**PROBLEM TO SOLVE**. Copy every line below where the string "weak" is found.

───── MATERIAL FOR THE TASK

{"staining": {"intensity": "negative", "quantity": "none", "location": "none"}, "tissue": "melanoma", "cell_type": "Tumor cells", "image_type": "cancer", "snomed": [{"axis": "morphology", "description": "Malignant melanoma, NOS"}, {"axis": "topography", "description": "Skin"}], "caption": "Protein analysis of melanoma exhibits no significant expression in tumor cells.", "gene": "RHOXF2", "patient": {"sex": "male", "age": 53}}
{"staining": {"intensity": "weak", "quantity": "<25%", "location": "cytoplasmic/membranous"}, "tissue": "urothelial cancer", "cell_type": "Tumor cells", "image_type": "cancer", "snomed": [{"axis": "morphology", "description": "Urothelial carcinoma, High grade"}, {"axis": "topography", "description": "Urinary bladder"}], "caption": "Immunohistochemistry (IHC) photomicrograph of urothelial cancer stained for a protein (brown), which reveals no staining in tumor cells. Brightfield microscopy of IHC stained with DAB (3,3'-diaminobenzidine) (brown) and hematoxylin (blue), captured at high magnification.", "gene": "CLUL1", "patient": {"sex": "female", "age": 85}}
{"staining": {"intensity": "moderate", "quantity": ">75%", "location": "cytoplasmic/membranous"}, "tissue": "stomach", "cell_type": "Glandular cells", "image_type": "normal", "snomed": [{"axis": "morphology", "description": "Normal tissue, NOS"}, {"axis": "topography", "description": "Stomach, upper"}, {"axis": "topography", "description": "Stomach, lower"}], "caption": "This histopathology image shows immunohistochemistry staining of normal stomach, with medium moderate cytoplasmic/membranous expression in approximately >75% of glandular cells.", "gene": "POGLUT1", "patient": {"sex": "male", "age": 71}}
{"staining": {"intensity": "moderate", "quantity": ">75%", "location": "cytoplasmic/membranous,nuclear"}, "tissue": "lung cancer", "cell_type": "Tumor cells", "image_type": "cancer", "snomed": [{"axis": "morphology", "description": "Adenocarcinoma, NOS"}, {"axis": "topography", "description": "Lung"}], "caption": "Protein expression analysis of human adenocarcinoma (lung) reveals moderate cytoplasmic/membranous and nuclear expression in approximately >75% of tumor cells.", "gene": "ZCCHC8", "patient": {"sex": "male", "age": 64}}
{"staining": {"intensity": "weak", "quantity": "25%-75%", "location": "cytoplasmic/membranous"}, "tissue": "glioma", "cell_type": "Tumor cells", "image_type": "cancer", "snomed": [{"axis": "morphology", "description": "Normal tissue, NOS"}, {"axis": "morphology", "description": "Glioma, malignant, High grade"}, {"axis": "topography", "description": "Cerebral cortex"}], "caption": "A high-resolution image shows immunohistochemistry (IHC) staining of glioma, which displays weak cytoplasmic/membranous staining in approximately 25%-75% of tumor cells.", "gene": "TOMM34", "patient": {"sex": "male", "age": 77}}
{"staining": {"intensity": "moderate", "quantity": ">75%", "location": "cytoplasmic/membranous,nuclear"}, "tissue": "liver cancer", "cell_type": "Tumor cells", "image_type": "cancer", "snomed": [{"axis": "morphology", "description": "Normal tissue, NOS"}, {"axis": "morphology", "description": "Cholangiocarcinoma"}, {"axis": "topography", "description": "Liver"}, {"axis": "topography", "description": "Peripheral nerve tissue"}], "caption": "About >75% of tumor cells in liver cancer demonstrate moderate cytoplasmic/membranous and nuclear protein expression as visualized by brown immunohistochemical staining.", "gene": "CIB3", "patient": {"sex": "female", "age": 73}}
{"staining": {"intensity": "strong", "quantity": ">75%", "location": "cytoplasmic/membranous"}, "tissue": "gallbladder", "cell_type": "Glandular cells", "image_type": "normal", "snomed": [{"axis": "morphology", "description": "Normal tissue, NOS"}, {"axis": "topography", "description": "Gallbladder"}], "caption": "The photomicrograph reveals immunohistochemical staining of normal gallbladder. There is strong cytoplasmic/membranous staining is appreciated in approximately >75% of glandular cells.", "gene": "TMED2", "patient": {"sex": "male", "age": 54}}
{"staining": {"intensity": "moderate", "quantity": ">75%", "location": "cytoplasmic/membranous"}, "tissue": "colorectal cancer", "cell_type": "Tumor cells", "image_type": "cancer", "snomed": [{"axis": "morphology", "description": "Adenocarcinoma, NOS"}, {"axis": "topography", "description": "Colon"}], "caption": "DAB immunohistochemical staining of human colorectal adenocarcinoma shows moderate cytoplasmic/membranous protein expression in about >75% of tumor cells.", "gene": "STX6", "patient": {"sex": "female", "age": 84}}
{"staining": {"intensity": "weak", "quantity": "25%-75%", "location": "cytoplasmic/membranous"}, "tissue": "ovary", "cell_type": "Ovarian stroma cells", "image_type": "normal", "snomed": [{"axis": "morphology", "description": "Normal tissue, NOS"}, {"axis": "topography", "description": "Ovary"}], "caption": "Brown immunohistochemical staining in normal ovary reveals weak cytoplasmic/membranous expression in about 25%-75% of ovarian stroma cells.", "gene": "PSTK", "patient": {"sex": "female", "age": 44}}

──────────

**ANSWER TO THIS PROBLEM**.
{"staining": {"intensity": "weak", "quantity": "<25%", "location": "cytoplasmic/membranous"}, "tissue": "urothelial cancer", "cell_type": "Tumor cells", "image_type": "cancer", "snomed": [{"axis": "morphology", "description": "Urothelial carcinoma, High grade"}, {"axis": "topography", "description": "Urinary bladder"}], "caption": "Immunohistochemistry (IHC) photomicrograph of urothelial cancer stained for a protein (brown), which reveals no staining in tumor cells. Brightfield microscopy of IHC stained with DAB (3,3'-diaminobenzidine) (brown) and hematoxylin (blue), captured at high magnification.", "gene": "CLUL1", "patient": {"sex": "female", "age": 85}}
{"staining": {"intensity": "weak", "quantity": "25%-75%", "location": "cytoplasmic/membranous"}, "tissue": "glioma", "cell_type": "Tumor cells", "image_type": "cancer", "snomed": [{"axis": "morphology", "description": "Normal tissue, NOS"}, {"axis": "morphology", "description": "Glioma, malignant, High grade"}, {"axis": "topography", "description": "Cerebral cortex"}], "caption": "A high-resolution image shows immunohistochemistry (IHC) staining of glioma, which displays weak cytoplasmic/membranous staining in approximately 25%-75% of tumor cells.", "gene": "TOMM34", "patient": {"sex": "male", "age": 77}}
{"staining": {"intensity": "weak", "quantity": "25%-75%", "location": "cytoplasmic/membranous"}, "tissue": "ovary", "cell_type": "Ovarian stroma cells", "image_type": "normal", "snomed": [{"axis": "morphology", "description": "Normal tissue, NOS"}, {"axis": "topography", "description": "Ovary"}], "caption": "Brown immunohistochemical staining in normal ovary reveals weak cytoplasmic/membranous expression in about 25%-75% of ovarian stroma cells.", "gene": "PSTK", "patient": {"sex": "female", "age": 44}}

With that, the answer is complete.